Kapitalismus überwinden

Der Staat greift mit allen zur Verfügung stehenden Mitteln in die Wirtschaft ein, wenn die Profitraten des Finanz- und Großkapitals ernsthaft in Gefahr geraten oder die Existenz des kapitalistischen Systems bedroht ist.

Die riesigen Summen, die der Staat mit hektischen Aktionen in Banken und Konzerne pumpt, dienen nicht dazu, Arbeitsplätze zu sichern und die Wirtschaft wieder anzukurbeln, sondern die Verluste der Kapitalisten auszugleichen und ihr System vor dem Kollaps zu bewahren. Ob das langfristig gelingen wird, ist derzeit noch nicht abzusehen.

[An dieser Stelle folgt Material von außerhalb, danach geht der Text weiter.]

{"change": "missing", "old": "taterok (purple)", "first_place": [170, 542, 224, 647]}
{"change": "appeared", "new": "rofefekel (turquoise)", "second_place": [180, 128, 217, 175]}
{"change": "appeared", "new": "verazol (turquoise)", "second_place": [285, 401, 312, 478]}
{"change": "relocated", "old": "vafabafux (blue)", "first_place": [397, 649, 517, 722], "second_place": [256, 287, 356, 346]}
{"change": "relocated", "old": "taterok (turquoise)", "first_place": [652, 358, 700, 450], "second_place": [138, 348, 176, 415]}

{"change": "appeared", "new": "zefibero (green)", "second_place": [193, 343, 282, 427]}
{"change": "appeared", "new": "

Im Gegensatz zu allen anderen Parteien, die prinzipiell für den Kapitalismus sind und die negativen Auswirkungen der Krise auf die Bevölkerung billigend in Kauf nehmen, geht es den Kommunisten nicht darum, den Kapitalismus zu retten, sondern ihn abzuschaffen. Denn es kann keine Lösung der Krise im Interesse der Schaffenden geben, ohne generell dieses Gesellschaftssystem, das immer wieder Krisen produziert und sie in der Vergangenheit mehr als einmal mit Kriegen löste, in Frage zu stellen, abzuschaffen und durch ein sozialistisches Gesellschaftssystem zu ersetzen, das auf der Macht der Schaffenden, auf sozialer Gerechtigkeit, Demokratie und Frieden beruht.

Forderungen

In diesem Sinne wollen die Kommunisten ihren Forderungen unter der schaffenden Bevölkerung mehr Gehör verschaffen:

– Die Vergesellschaftung der Banken, Großbetriebe und des gesamten Energie- und Wasserbereichs.

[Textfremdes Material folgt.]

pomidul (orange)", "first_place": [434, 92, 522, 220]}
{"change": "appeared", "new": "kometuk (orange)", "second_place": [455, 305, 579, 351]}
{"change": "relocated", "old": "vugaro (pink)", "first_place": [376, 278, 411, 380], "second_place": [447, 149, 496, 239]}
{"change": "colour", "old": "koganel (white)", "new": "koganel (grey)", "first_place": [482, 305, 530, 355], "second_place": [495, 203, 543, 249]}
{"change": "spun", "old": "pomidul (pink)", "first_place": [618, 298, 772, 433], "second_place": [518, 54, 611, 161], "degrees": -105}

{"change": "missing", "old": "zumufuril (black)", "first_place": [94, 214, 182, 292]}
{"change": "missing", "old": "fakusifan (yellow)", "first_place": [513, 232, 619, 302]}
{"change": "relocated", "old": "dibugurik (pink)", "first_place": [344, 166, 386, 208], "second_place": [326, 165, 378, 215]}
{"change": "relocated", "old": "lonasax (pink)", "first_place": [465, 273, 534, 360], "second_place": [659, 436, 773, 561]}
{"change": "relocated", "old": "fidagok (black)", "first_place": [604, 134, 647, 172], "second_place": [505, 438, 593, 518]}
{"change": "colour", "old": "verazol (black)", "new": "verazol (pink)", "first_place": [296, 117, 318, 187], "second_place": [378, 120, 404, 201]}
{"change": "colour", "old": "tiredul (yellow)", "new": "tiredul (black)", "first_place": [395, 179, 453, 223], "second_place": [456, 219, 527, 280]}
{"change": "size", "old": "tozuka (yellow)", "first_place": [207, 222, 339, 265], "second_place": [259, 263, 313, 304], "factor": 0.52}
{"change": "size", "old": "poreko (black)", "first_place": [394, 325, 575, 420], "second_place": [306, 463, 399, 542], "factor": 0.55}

– Die Begrenzung des Reichtums und des Profits der Aktionäre, die Wiedereinführung einer Vermögenssteuer.

– Die Ausweitung der Mitbestimmungsrechte der Schaffenden in der Wirtschaft, zum Beispiel betreffend die betrieblichen Investitionen und die Verteilung des Profits, die gesetzliche Verankerung des Vetorechts für Betriebsdelegationen bei geplanten Entlassungen und Produktionsauslagerungen.

– Die Besteuerung aller Börsentransaktionen.

– Die Abschaffung des Bankgeheimnisses.

– Die Schaffung einer öffentlichen Benelux-Bank, die kleine und mittelständische Betriebe unterstützt und den Aufbau neuer Betriebe und neuer Arbeitsplätze fördert.

– die absolute Trennung von Staat und allen Kirchen.

– Die radikale Senkung aller Militärausgaben, die Abschaffung der Armee und den Austritt aus der NATO und allen anderen Militärpakten.